Nine people have been arrested as part of a crackdown on rural crime in Kent.
Specialist officers, who make up the Rural Task Force, also seized a number of vehicles, issued tickets for driving offences and targeted those suspected of fly-tipping.
The action comes after a report by NFU Mutual showed rural crime cost farmers in the county £1.3million last year. While that was a 25% reduction on 2019 due to restrictions on travel because of Covid, it still made Kent one of the worst affected places in the UK.
Kent's police and crime commissioner has vowed to tackle the problem after some living in the countryside said they felt isolated and forced to take action themselves.
Those detained in July include a man from Seasalter who was stopped by the team as they patrolled Faversham Road, Whitstable.
The 21-year-old was wanted in connection with the theft of chainsaws from a local business. He was arrested and has been released under investigation whilst enquiries continue.
A 30-year-old man from Yorkshire was arrested at a petrol station in Norton on July 10 after a search of his vehicle located 27 bottles of champagne that are believed to have been stolen.
Jos Brynmor-Jones has a farm near Meopham
The man was also arrested on suspicion of driving without a licence or insurance.
A 25-year-old from London was stopped by the team in Old Tovil Road, Maidstone ten days later. The officers suspected the recovery vehicle he was using had been stolen and displayed false numberplates.
In addition to this, he did not hold a valid driving licence. He has been released from custody whilst enquiries continue.

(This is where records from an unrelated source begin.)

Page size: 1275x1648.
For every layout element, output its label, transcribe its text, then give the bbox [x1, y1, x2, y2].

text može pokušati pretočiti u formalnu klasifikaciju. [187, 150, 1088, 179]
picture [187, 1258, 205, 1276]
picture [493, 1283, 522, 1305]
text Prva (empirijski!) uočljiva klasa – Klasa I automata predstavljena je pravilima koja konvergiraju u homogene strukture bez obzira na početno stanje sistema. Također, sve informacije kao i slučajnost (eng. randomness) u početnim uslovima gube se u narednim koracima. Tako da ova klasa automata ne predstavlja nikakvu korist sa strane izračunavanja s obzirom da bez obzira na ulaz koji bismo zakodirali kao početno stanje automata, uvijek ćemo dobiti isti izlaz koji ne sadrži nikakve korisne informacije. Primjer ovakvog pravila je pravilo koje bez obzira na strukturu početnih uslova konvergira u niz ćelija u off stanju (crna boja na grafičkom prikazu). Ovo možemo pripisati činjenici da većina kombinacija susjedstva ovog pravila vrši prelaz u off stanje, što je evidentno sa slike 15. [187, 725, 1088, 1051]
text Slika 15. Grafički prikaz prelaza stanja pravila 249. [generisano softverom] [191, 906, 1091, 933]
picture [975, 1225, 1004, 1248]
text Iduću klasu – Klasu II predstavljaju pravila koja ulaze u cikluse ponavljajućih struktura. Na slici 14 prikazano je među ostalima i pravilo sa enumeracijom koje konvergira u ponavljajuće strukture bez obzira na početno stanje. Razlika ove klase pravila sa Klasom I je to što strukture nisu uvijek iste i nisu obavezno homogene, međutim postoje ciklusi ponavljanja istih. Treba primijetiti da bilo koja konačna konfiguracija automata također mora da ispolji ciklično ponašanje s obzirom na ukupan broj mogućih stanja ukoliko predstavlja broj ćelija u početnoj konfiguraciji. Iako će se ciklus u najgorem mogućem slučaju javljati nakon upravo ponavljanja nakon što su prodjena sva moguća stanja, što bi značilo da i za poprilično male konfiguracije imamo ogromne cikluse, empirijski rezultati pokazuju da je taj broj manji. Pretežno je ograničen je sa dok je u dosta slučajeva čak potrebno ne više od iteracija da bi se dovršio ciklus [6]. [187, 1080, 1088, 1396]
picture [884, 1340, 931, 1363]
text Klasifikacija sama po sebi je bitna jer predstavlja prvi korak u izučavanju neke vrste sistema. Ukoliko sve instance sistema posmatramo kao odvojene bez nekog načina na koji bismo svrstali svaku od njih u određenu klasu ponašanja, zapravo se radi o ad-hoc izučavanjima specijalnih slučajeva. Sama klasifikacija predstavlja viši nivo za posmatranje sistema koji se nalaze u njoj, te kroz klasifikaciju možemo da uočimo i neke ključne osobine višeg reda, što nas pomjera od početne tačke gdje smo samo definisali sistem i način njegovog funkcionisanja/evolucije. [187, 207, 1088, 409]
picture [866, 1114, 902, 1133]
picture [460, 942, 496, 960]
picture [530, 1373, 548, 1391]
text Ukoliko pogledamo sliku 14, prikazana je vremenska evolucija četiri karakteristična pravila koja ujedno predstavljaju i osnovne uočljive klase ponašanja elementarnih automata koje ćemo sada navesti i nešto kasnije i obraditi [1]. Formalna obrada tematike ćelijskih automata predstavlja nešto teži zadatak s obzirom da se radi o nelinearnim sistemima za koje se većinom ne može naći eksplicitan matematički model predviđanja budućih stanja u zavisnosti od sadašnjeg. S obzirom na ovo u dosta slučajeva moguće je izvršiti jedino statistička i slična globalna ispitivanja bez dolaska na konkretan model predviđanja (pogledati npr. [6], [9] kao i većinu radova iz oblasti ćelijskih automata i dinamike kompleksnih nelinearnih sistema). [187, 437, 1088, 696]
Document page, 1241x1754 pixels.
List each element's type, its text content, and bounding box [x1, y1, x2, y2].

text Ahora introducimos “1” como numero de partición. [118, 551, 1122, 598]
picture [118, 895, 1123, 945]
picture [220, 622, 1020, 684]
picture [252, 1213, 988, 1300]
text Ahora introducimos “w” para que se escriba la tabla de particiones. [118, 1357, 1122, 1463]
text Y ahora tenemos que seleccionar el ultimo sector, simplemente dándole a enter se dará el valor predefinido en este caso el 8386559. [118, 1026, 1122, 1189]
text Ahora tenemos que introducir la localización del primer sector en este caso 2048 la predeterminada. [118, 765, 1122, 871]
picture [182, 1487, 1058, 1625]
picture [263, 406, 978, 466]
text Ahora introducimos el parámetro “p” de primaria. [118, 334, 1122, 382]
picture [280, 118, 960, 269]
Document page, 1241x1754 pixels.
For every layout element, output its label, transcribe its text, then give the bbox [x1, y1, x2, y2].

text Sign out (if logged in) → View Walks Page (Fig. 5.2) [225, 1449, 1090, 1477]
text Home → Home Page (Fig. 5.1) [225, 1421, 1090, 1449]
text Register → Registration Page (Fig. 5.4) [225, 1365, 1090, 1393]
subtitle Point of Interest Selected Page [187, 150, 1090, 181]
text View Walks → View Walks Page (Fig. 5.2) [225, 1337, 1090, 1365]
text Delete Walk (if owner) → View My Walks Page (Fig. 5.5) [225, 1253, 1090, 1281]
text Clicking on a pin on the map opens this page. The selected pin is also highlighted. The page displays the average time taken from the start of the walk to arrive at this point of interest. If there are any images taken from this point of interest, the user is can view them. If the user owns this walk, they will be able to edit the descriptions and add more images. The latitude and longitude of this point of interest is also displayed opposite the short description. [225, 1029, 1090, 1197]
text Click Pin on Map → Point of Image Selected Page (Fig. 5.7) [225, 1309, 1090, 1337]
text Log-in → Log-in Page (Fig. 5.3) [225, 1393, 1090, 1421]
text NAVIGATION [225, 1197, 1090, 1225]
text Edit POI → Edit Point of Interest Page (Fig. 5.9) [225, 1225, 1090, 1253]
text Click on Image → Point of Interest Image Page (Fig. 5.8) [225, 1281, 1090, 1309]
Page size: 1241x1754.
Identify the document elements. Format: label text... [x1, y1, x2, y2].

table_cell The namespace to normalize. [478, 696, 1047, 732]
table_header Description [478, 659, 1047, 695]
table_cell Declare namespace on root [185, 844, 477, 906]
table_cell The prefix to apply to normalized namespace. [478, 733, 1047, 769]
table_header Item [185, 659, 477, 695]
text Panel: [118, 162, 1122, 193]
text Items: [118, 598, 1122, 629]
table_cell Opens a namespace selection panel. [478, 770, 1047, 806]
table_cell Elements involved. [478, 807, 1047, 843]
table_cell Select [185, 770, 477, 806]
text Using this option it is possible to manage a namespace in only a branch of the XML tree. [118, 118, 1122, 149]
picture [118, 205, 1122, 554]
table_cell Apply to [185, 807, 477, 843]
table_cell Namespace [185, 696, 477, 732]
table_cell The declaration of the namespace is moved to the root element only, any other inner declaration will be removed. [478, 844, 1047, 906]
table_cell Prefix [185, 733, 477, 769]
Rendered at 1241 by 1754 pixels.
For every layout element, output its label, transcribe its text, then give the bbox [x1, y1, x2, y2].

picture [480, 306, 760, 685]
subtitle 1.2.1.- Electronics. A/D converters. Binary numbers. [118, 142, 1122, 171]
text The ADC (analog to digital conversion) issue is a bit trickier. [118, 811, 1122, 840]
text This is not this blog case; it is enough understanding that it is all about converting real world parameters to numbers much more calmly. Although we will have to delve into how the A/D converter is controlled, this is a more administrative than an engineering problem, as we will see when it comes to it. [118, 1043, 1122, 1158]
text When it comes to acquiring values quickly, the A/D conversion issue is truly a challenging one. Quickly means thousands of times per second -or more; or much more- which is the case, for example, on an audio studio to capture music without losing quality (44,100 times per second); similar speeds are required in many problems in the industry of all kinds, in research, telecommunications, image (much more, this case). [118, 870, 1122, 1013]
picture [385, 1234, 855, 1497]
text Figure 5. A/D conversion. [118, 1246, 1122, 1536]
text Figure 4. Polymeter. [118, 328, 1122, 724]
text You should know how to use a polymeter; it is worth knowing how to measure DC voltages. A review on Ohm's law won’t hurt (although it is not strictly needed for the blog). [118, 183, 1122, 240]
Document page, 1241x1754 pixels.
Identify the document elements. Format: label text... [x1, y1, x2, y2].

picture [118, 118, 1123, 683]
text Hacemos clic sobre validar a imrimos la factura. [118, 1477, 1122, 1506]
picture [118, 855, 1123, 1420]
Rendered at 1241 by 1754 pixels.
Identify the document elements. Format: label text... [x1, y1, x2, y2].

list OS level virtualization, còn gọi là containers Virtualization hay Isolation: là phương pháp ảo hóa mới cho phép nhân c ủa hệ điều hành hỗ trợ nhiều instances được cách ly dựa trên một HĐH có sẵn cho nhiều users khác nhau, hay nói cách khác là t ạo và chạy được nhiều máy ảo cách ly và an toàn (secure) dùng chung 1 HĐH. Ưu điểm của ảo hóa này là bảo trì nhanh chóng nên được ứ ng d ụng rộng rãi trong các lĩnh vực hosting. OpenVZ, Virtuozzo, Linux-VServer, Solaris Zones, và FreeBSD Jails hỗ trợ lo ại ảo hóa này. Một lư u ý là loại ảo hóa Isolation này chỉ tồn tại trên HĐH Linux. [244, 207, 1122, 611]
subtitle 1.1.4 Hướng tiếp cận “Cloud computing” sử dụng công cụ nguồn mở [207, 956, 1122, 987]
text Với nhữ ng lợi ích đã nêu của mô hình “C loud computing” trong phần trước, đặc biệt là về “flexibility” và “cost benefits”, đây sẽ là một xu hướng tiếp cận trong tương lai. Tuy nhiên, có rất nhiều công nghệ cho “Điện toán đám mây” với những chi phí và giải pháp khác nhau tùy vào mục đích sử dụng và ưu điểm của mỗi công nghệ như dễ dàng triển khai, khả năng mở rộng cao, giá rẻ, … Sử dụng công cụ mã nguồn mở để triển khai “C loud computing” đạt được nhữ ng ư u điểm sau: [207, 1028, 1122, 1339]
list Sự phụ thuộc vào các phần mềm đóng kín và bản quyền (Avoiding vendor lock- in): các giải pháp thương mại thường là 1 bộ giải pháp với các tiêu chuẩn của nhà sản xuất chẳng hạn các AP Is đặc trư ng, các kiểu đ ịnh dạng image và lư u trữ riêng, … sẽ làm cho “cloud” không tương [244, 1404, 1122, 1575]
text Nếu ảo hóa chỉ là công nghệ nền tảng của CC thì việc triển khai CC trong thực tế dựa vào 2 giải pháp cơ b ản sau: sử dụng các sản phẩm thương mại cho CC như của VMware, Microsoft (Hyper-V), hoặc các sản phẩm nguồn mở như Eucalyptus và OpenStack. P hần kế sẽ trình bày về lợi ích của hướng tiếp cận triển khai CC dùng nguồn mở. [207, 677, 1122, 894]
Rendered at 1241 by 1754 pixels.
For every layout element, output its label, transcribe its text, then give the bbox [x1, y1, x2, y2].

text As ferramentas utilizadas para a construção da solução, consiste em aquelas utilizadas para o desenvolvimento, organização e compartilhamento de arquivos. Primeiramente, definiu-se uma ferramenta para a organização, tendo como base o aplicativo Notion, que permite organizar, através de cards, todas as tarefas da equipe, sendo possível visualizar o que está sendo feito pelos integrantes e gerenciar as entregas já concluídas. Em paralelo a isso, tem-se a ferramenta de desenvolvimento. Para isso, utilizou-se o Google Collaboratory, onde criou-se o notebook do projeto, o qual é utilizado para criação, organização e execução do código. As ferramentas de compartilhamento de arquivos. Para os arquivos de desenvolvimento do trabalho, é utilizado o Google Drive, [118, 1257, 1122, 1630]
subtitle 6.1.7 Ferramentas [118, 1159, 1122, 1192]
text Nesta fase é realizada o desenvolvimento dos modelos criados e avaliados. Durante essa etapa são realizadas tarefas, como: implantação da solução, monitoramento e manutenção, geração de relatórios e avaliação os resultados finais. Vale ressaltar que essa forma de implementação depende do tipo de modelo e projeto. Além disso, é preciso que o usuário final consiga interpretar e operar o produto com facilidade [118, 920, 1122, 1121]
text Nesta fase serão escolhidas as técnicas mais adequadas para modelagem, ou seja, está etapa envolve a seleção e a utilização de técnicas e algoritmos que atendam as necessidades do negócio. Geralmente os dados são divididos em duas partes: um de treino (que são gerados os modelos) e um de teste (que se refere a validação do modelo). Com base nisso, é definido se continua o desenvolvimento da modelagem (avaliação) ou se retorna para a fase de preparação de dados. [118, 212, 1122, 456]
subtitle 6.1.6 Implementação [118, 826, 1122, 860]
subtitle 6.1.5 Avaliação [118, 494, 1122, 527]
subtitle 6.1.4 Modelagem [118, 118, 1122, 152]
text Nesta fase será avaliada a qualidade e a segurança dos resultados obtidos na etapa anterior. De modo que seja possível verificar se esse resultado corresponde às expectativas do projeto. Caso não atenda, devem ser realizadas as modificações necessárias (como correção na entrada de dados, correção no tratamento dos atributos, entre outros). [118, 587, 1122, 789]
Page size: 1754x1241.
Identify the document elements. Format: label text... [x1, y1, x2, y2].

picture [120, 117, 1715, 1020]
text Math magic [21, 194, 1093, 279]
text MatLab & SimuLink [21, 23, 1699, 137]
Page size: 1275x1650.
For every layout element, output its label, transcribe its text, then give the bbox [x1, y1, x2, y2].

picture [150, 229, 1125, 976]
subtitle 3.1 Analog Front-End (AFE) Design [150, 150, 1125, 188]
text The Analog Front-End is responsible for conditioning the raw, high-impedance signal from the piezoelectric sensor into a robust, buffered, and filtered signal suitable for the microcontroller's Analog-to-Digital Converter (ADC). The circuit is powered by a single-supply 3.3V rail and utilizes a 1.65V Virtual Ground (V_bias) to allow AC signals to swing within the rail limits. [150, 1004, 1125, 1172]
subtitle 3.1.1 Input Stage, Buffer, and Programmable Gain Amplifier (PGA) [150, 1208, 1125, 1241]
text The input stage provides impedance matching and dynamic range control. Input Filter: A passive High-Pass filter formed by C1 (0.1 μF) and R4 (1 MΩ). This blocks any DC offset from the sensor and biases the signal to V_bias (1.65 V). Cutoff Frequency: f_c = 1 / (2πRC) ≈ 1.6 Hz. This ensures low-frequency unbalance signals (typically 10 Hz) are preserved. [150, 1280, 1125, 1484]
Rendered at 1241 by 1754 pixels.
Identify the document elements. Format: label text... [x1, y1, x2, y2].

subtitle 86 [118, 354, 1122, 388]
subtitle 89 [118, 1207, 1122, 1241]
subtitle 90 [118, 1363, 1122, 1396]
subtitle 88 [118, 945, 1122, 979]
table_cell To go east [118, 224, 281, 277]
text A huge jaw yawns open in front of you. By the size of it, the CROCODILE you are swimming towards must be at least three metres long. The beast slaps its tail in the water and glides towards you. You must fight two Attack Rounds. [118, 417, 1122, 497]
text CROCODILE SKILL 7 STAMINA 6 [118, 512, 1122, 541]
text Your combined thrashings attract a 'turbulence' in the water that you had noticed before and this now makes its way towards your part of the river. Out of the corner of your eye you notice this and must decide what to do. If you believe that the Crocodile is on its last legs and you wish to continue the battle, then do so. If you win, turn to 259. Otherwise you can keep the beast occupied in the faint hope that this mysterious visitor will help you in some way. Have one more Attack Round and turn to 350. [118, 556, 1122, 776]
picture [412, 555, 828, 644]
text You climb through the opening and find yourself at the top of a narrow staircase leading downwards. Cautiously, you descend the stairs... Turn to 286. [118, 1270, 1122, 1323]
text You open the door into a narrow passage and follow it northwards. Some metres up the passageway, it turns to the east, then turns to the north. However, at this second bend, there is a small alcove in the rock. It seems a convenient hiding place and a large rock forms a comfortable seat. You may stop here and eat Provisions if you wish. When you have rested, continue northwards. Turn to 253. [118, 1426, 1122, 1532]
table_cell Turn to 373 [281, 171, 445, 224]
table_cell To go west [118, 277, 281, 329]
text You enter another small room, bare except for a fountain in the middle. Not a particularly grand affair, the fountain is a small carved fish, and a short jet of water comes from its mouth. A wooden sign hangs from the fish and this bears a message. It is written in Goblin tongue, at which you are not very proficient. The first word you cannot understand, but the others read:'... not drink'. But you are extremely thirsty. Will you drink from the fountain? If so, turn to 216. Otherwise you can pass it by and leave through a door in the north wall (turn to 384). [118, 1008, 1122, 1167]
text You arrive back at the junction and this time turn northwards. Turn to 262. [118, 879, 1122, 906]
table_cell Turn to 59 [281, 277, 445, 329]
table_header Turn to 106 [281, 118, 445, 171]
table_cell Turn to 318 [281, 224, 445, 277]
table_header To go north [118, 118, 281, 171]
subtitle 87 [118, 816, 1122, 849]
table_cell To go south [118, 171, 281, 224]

In total, the officers seized 26 vehicles and issued 12 tickets for driving offences, they also worked with local authorities across the county on four separate action days aimed at targeting those fly-tipping.
As farmers begin their harvest the rural team will be on the trail of those involved in hare coursing. This is an illegal activity which not only involves the unnecessary suffering of wildlife but often results in landowners being threatened and damage being caused to crops.
In a bid to combat a rise in attacks on livestock by dogs the team have updated their response to such incidents. The officers have developed a strategy to ensure that any potential forensic evidence is captured and will take ownership of all livestock attacks reported to them.
Sergeant Darren Walshaw of the Rural Task Force said: "The team work hard to combat a variety of issues experienced by the rural community including the anti-social use off-road vehicles, rogue traders and the theft of expensive agricultural equipment.
"We have developed a number of apps for people in the rural community so they can share information with us quickly and our Farm Watch group now exceeds 1,500 members. We do not underestimate that people in these areas can feel isolated and it is important we utilise technology to ensure we can communicate effectively.
"There have been a number of notable successes in July and we remain committed to offering a first-class service to those in rural communities."